Some Princes of India appear to have formulated safeguards under eighteen heads as a condition precedent to their entering the Federation. The list discloses that some have been formulated prior to, or without studying the White Paper, some fall under the category of paramountcy, yet there are others which strike at the very root of federation and there are only a few which could be incorporated in the Constitution.

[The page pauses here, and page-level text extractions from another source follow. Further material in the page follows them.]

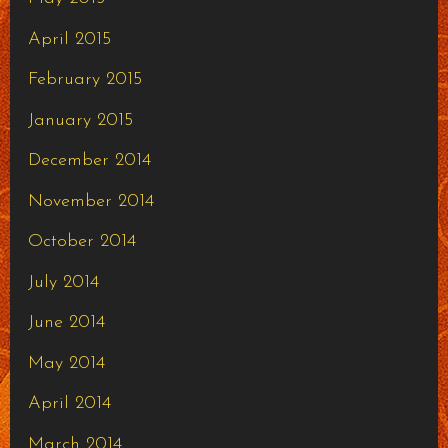
April 2015
February 2015
January 2015
December 2014
November 2014
October 2014
July 2014
June 2014
May 2014
April 2014
March 2014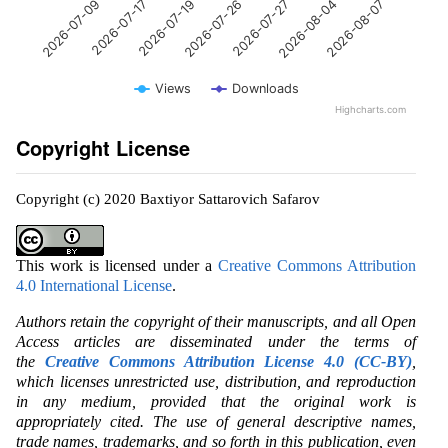
2026-07-26
2026-07-17
2026-08-07
2026-07-27
2026-07-19
2026-07-09
2026-08-04
Views
Downloads
Highcharts.com
Copyright License
Copyright (c) 2020 Baxtiyor Sattarovich Safarov
This work is licensed under a
Creative Commons Attribution
4.0 International License
.
Authors retain the copyright of their manuscripts, and all Open
Access articles are disseminated under the terms of
the
Creative Commons Attribution License 4.0 (CC-BY)
,
which licenses unrestricted use, distribution, and reproduction
in any medium, provided that the original work is
appropriately cited. The use of general descriptive names,
trade names, trademarks, and so forth in this publication, even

Among the eighteen safeguards referred to in the preceding paragraph, one refers to a Confederation of States. It appears that such confederation is to come into existence for the purpose of electing only members to the legislatures. For such a modest aim the word ‘confederation’ is pompous. ‘Union’ will be more appropriate. But in order to escape from certain consequences of a federation which are vaguely foreshadowed in the eighteen points, a confederation is really wanted. But it should be much more of a union than what is roposed. Moreover this is the time, that is to say, when new instruments of accession have to be forged, to have provision made for a real confederation. It will lay down uniform actions for many matters of common interest which alone will give stability to the tottering structure of the Indian States and not the safeguards which are founded upon the support of a foreign power, which is subject to many changes. Some of these eighteen points are deserving of immediate consideration, i.e., as regards normative and concurrent legislation and are capable of being granted at once. But the only thing which will give complete freedom to an unit of federation., especially a State claiming full internal sovereignty, is the right to secede after due notice. The claim to keep the army independent is another right, but it will be hardly compatible with the federation under consideration, since the States have already placed limitations upon it by their treaties. It will not be possible nor advisable to go over it, in the new instrument of accessions. It is not too much to say that the eighteen points are ill-conceived, badly mingled, promiscuously mixed and will fail to achieve their object.